*Textauszug*.

****

Betriebsrat – Betriebsvereinbarungen

1.    Was ist eine Betriebsvereinbarung?

Bei einer Betriebsvereinbarung handelt es sich um einen privatrechtlichen Normenvertrag zwischen den Betriebsparteien, der kollektives und objektives Recht regelt. Betriebsvereinbarungen sind Ausfluss dessen, dass die Betriebsparteien ihre Angelegenheiten in ihrem Autonomiebereich im eigenen Namen regeln und danach handeln. Nach § 77 Abs. 4 S. 1 BetrVG gelten Betriebsvereinbarungen unmittelbar und zwingend. Der Inhalt von Betriebsvereinbarungen muss hinreichend bestimmt und zumindest durch Auslegung bestimmbar sein.

Der Betriebsrat kann aus der betreffenden Betriebsvereinbarung in Verbindung mit § 77 Abs. 1 S. 1 BetrVG vom Arbeitgeber deren Durchführung im Betrieb verlangen. Mithin besteht ein Durchführungsanspruch gegenüber dem Arbeitgeber.

 

2.    Wie kommen Betriebsvereinbarungen zustande?

Eine Betriebsvereinbarung kann auf zwei Wegen geschlossen werden. Entweder durch einen Vertragsschluss zwischen Arbeitgeber und Betriebsrat oder den Spruch einer Einigungsstelle.

Zum Teil vollzieht sich der Abschluss einer Betriebsvereinbarung nach den Regelungen des BGB. Erforderlich sind deshalb korrespondierende Willenserklärungen von Arbeitgeber und Betriebsrat. Der Arbeitgeber kann sich bei der Abgabe der Willenserklärung durch einen gesetzlichen oder einen sonstigen Vertreter vertreten lassen. Der Betriebsrat wird gemäß § 26 Abs. 2 BetrVG durch seinen Vorsitzenden vertreten.

Voraussetzung für einen wirksamen Abschluss einer Betriebsvereinbarung ist ein darauf bezogener Beschluss des Betriebsrats. Fehlt ein solcher Beschluss bei der Unterzeichnung der Vereinbarung, ist diese unwirksam.

****

*Vorliegende Angaben*.
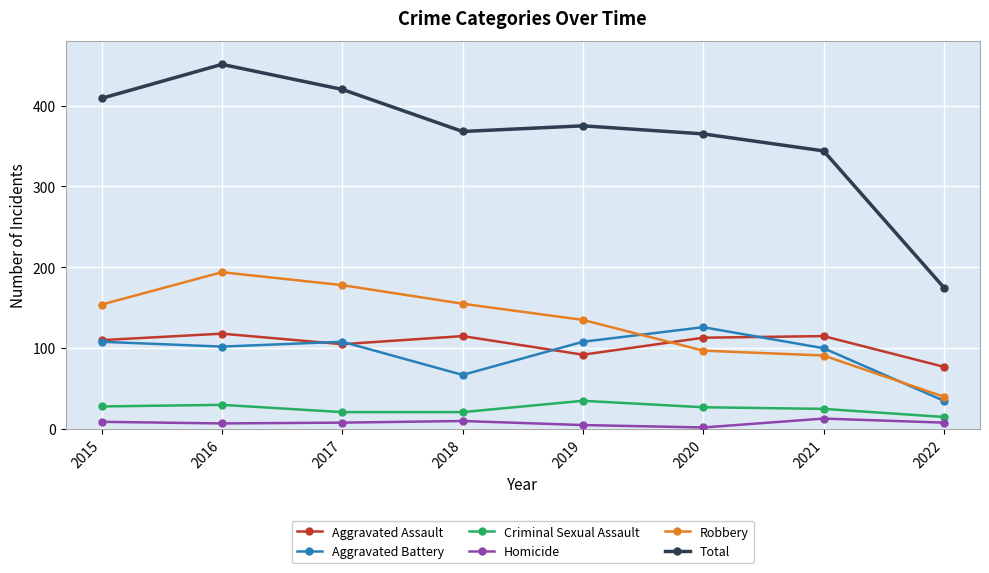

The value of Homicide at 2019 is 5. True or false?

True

****

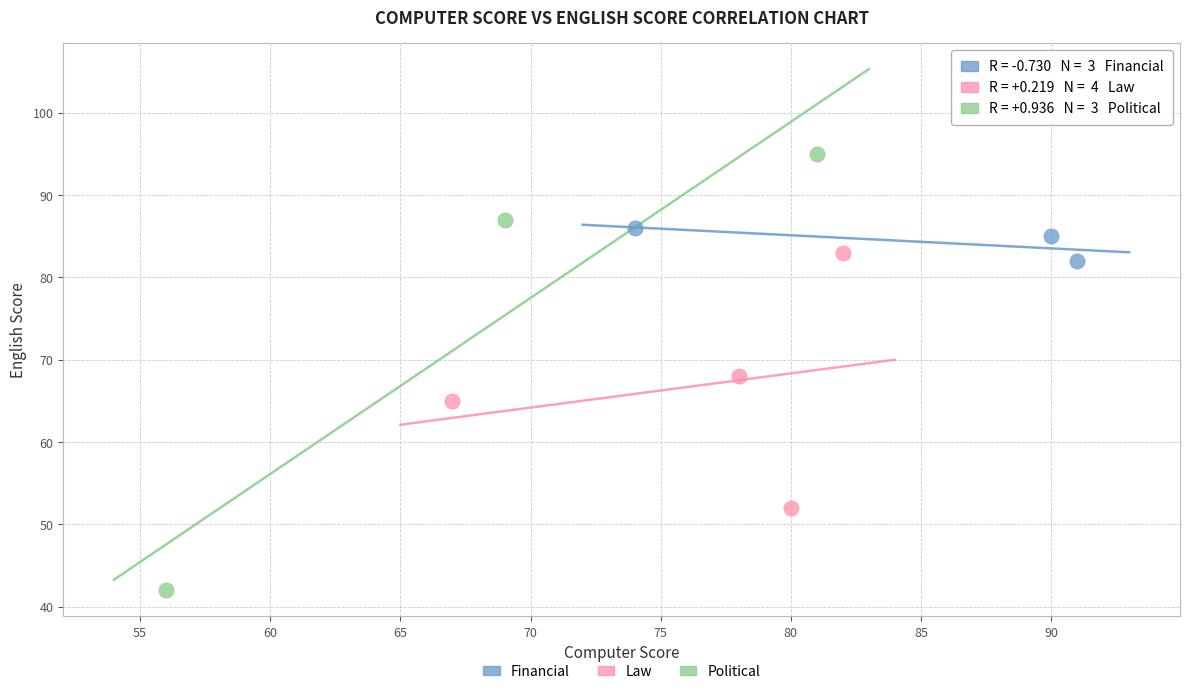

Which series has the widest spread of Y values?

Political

****

*Aufgaben*.
a: Welche Paragraphen des BetrVG nennt der Textauszug zu Betriebsvereinbarungen? Gib jede Fundstelle vollständig mit Absatz und gegebenenfalls Satz an.
b: Schreibe aus dem Textauszug alles von „Bei einer Betriebsvereinbarung“ bis hinunter zu „gegenüber dem Arbeitgeber.“ wortgetreu ab.

*Lösungen*.
a:
- § 77 Abs. 4 S. 1 BetrVG
- § 77 Abs. 1 S. 1 BetrVG
- § 26 Abs. 2 BetrVG

b:
Bei einer Betriebsvereinbarung handelt es sich um einen privatrechtlichen Normenvertrag zwischen den Betriebsparteien, der kollektives und objektives Recht regelt. Betriebsvereinbarungen sind Ausfluss dessen, dass die Betriebsparteien ihre Angelegenheiten in ihrem Autonomiebereich im eigenen Namen regeln und danach handeln. Nach § 77 Abs. 4 S. 1 BetrVG gelten Betriebsvereinbarungen unmittelbar und zwingend. Der Inhalt von Betriebsvereinbarungen muss hinreichend bestimmt und zumindest durch Auslegung bestimmbar sein.

Der Betriebsrat kann aus der betreffenden Betriebsvereinbarung in Verbindung mit § 77 Abs. 1 S. 1 BetrVG vom Arbeitgeber deren Durchführung im Betrieb verlangen. Mithin besteht ein Durchführungsanspruch gegenüber dem Arbeitgeber.